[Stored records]
[Start of section]

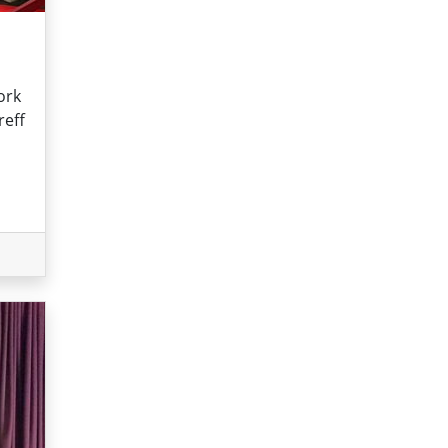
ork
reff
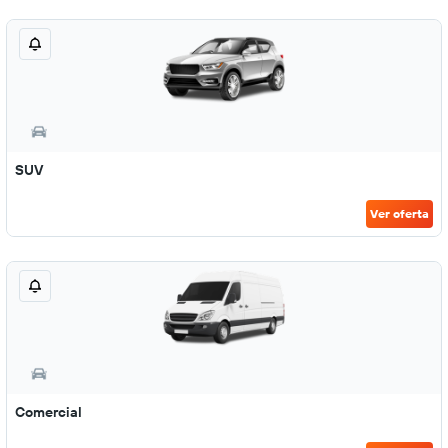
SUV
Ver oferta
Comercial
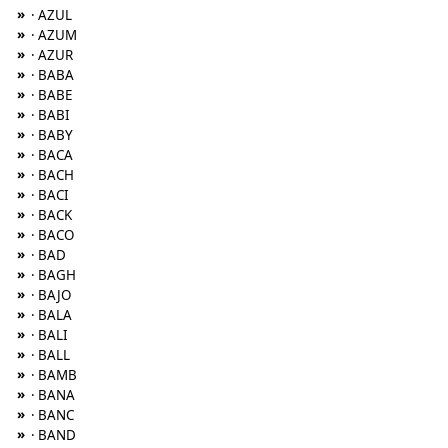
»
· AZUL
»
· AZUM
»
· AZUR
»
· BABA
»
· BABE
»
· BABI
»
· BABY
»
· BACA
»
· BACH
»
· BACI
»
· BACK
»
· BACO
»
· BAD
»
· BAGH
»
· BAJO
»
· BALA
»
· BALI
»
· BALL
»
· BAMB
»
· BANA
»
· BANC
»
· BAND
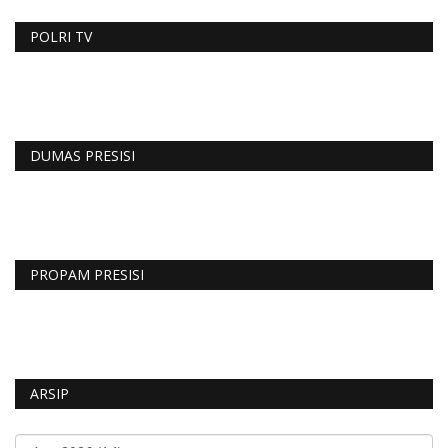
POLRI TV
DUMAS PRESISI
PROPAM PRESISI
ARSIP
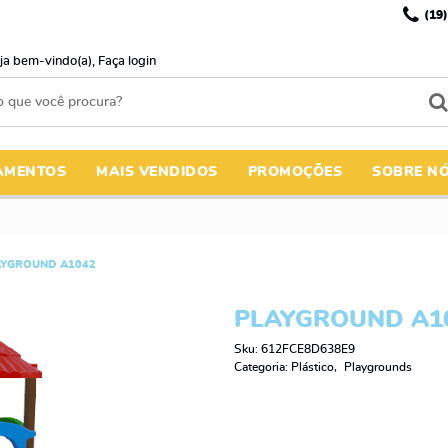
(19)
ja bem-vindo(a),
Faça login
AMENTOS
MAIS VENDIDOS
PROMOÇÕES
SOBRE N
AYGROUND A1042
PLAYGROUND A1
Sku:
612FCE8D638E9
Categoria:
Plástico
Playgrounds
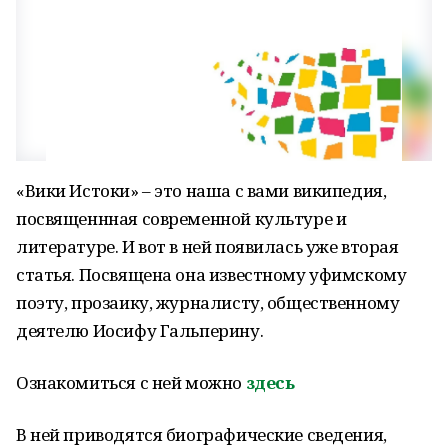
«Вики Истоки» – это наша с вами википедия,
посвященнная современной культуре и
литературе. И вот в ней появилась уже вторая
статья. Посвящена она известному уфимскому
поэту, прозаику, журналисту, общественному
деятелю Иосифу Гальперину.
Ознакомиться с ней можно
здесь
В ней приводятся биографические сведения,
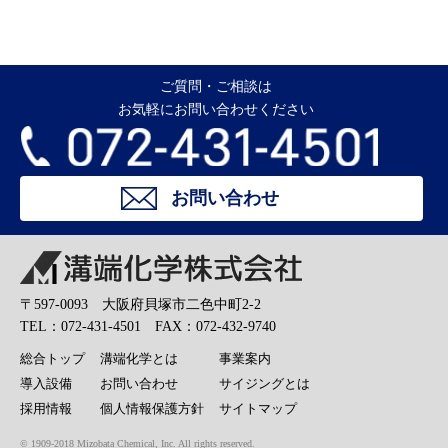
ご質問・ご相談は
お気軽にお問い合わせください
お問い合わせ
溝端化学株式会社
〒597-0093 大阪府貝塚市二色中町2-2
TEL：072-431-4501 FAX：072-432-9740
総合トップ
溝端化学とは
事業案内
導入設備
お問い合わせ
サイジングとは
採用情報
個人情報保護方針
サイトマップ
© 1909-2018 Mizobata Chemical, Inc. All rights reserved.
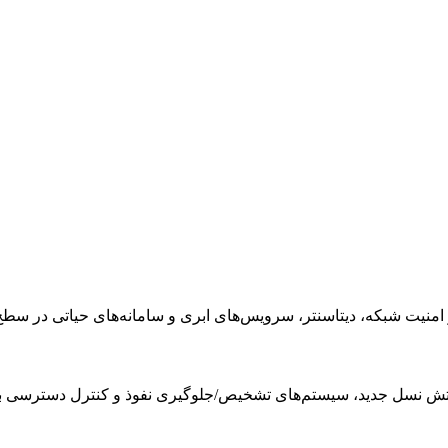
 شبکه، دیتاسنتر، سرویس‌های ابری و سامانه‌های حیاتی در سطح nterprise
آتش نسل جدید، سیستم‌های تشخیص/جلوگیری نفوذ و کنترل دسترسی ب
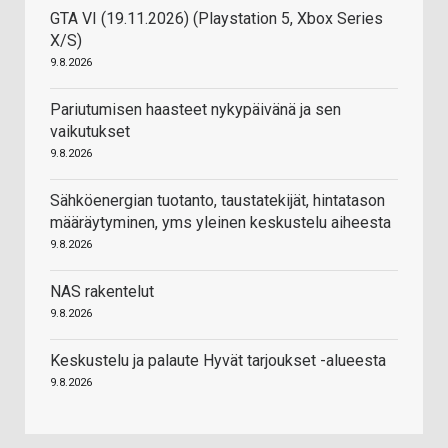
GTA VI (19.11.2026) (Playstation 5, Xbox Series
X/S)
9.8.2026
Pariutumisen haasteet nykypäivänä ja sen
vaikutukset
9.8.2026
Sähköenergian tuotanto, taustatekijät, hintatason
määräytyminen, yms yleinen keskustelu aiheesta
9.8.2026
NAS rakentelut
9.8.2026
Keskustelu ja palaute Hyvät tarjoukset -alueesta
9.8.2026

[End of section]

#### ABOUT THIS EXERCISE
All lines above are to be restated word for word, with pictures excluded.

#### SOLUTION TO THIS PROBLEM
ork
reff
SUV
Ver oferta
Comercial
»
· AZUL
»
· AZUM
»
· AZUR
»
· BABA
»
· BABE
»
· BABI
»
· BABY
»
· BACA
»
· BACH
»
· BACI
»
· BACK
»
· BACO
»
· BAD
»
· BAGH
»
· BAJO
»
· BALA
»
· BALI
»
· BALL
»
· BAMB
»
· BANA
»
· BANC
»
· BAND
POLRI TV
DUMAS PRESISI
PROPAM PRESISI
ARSIP
(19)
ja bem-vindo(a),
Faça login
AMENTOS
MAIS VENDIDOS
PROMOÇÕES
SOBRE N
AYGROUND A1042
PLAYGROUND A1
Sku:
612FCE8D638E9
Categoria:
Plástico
Playgrounds
«Вики Истоки» – это наша с вами википедия,
посвященнная современной культуре и
литературе. И вот в ней появилась уже вторая
статья. Посвящена она известному уфимскому
поэту, прозаику, журналисту, общественному
деятелю Иосифу Гальперину.
Ознакомиться с ней можно
здесь
В ней приводятся биографические сведения,
ご質問・ご相談は
お気軽にお問い合わせください
お問い合わせ
溝端化学株式会社
〒597-0093 大阪府貝塚市二色中町2-2
TEL：072-431-4501 FAX：072-432-9740
総合トップ
溝端化学とは
事業案内
導入設備
お問い合わせ
サイジングとは
採用情報
個人情報保護方針
サイトマップ
© 1909-2018 Mizobata Chemical, Inc. All rights reserved.
 شبکه، دیتاسنتر، سرویس‌های ابری و سامانه‌های حیاتی در سطح nterprise
آتش نسل جدید، سیستم‌های تشخیص/جلوگیری نفوذ و کنترل دسترسی ب
GTA VI (19.11.2026) (Playstation 5, Xbox Series
X/S)
9.8.2026
Pariutumisen haasteet nykypäivänä ja sen
vaikutukset
9.8.2026
Sähköenergian tuotanto, taustatekijät, hintatason
määräytyminen, yms yleinen keskustelu aiheesta
9.8.2026
NAS rakentelut
9.8.2026
Keskustelu ja palaute Hyvät tarjoukset -alueesta
9.8.2026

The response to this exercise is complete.